** begin Excerpt **

Run-Time Logging Panel

Overview

The Run-Time Logging panel is used to evaluate and optimize performance of Sensor Controller tasks running at full speed on a physical CC26xx/CC13xx device. During run-time logging the Sensor Controller runs autonomously, while the System CPU transfers data structure information to and from Sensor Controller Studio. The logged data structures can be displayed graphically in Sensor Controller Studio, or the data can be saved to file for external analysis.

Shortcut : Ctrl + L

The main differences between run-time logging and task testing are summarized in the table below:

  Run-Time Logging Task Testing
Purpose Performance evaluation and optimization Evaluation, systematic testing and debugging
Execution speed Timing matches actual application

All code within a task code block runs at full speed.

Timing between task code blocks cannot be controlled precisely, and depends on communication with PC.

Preparations Enable the Run-Time Logging resource and use the associated procedures in task code to control logging Specify a sequence of actions for each task iteration in the Task Testing Panel
Communication interface(s)

UART + JTAG,

UART only, or

TCP/IP

JTAG
Task count supported One or more tasks within one project One task at a time
Data structure logging

Selected data structures are logged.

Overflow can occur, data discarded silently.

All data structures are logged.

No overflow.

Data structure editing Data structures that are not logged can be modified at any time

All data structure values can be modified, but only while the target is stopped.

New data structure member values can be loaded from file and be applied between task iterations.

** end Excerpt **
** begin Supplied information **

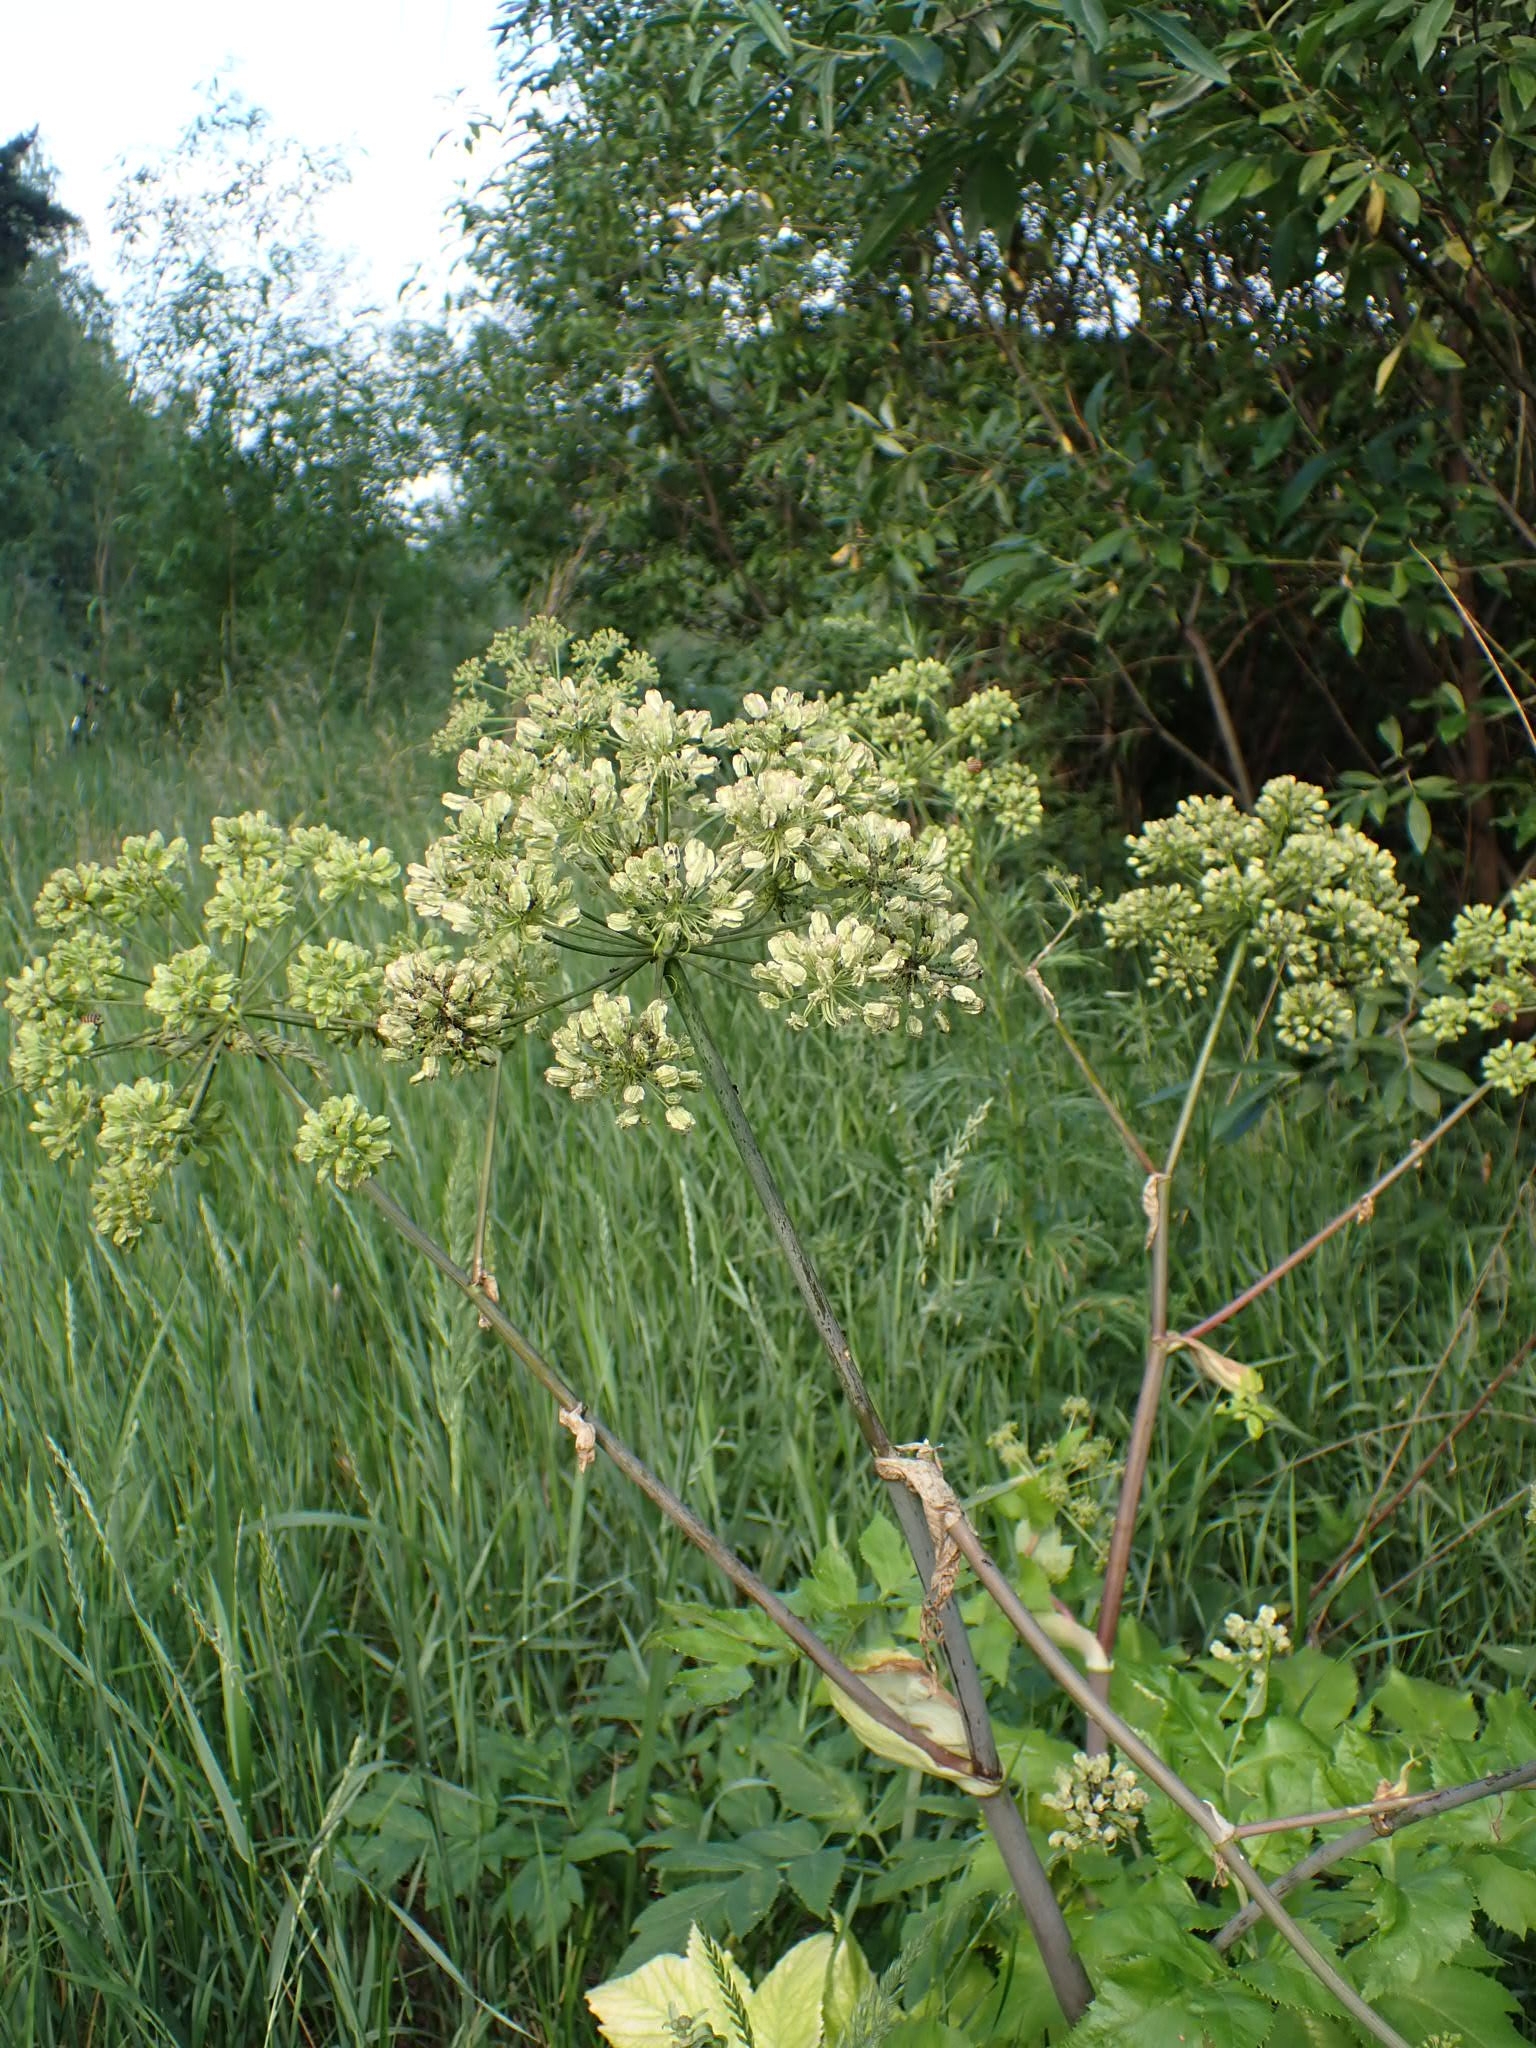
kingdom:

** end Supplied information **

• Short task 1: Please quote the Run-Time Logging text word for word, everything from "All code within" down to "communication with PC.".
• Short task 2: Translate this sentence from the Run-Time Logging text into Spanish: "The logged data structures can be displayed graphically in Sensor Controller Studio, or the data can be saved to file for external analysis."

• Full output 1:
All code within a task code block runs at full speed.

Timing between task code blocks cannot be controlled precisely, and depends on communication with PC.

• Full output 2: Las estructuras de datos registradas pueden mostrarse gráficamente en Sensor Controller Studio, o los datos pueden guardarse en un archivo para su análisis externo.